Syngue sabour de Atiq Rahimi : Prix Goncourt 2008

 

Prix Goncourt 2008

Atiq Rahimi: "Ecrire dans une autre langue est un plaisir"

Par François Dufay, publié le 10/11/200

En couronnant son roman Syngue sabour (P.O.L.), les jurés Goncourt ont distingué un "passeur" entre l'Orient et l'Occident, à la personnalité charismatique. Ce fils d'aristocrate afghan raconte à L'Express son parcours mouvementé.

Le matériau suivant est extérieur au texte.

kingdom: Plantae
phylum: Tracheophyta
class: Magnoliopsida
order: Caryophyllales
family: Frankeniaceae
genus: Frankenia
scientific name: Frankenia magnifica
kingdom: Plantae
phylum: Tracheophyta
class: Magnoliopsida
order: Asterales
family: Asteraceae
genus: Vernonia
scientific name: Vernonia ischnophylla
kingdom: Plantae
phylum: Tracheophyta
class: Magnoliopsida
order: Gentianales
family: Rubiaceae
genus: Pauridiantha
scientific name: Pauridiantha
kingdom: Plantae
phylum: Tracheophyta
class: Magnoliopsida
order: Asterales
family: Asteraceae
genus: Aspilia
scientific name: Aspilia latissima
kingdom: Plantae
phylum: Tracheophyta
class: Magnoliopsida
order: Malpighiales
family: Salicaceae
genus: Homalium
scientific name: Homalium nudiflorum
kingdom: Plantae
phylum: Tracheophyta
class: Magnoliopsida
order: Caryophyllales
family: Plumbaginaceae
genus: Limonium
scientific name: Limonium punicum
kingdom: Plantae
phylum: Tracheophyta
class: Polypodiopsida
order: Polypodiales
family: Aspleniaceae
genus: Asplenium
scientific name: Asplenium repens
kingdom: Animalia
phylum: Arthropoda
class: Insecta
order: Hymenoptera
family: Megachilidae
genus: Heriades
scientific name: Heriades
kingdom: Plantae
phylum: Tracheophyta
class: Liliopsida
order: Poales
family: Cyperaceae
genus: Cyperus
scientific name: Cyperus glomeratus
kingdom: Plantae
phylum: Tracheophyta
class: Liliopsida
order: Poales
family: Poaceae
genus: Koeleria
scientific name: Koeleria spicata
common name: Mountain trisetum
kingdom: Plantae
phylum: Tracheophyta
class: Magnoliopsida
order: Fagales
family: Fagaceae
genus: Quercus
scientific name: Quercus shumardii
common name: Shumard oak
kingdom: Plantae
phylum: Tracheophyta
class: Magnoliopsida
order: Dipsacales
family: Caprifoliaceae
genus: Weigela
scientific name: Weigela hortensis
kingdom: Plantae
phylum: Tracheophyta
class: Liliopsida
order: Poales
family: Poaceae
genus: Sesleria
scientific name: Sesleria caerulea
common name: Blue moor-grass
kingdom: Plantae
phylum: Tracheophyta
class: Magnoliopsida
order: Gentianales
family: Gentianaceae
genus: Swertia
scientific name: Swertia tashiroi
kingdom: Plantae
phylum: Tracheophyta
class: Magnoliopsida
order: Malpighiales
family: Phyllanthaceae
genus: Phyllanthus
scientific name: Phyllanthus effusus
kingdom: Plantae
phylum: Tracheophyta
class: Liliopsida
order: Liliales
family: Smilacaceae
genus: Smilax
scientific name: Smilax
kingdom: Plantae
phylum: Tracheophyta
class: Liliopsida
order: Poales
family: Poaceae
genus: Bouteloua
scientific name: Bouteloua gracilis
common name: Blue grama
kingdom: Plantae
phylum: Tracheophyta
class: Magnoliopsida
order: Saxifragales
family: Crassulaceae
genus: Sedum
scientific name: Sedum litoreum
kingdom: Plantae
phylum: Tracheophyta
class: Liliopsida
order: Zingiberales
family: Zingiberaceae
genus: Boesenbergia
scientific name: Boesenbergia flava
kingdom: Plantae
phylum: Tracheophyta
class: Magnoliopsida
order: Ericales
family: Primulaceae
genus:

Le regard gris malicieux derrière des lunettes rectangulaires, Atiq Rahimi préfère en rire. Invité la veille sur un plateau de télévision, il a écouté, sidéré, des intellectuels français lui faire la leçon sur son propre pays, l'Afghanistan, et réclamer un retrait des forces de l'Otan, sous prétexte que l'Occident n'a pas à imposer ses valeurs au reste du monde. "Comme si la démocratie, sourit le nouveau Prix Goncourt, coiffé de son éternel panama et vêtu d'un costume couleur sable, était l'exclusivité de l'Occident."

Ce n'est pas le cas?

A ce compte, il faudrait en sens inverse extirper d'Europe tout ce qui y a été importé d'Orient, à commencer par l'écriture, les mathématiques ou le christianisme! Manifestement, ces gens n'ont pas entendu parler d'Alexandre le Grand, de l'art gréco-bouddhique né de son passage en Afghanistan. Mon propre père, lui, a vécu dans la ville de Banyan, dont les célèbres bouddhas ont été détruits par les taliban.

Vous en êtes originaire?

Non, je suis né à Kaboul, en 1962. Ou, si vous voulez, en 1340, selon le calendrier solaire persan, synthèse des religions musulmane et zoroastrienne. Gouverneur de la vallée du Panchir, mon père, peu après ma naissance, est devenu juge d'instruction à Kaboul. En 1973, un coup d'Etat a envoyé ce monarchiste convaincu en prison, d'où il est sorti au bout de deux ans et demi. Je l'ai rejoint en Inde en exil. Je suis rentré au pays en mars 1979. J'ai repris mes études au Lycée franco-afghan. Puis, à l'université, j'ai étudié votre littérature.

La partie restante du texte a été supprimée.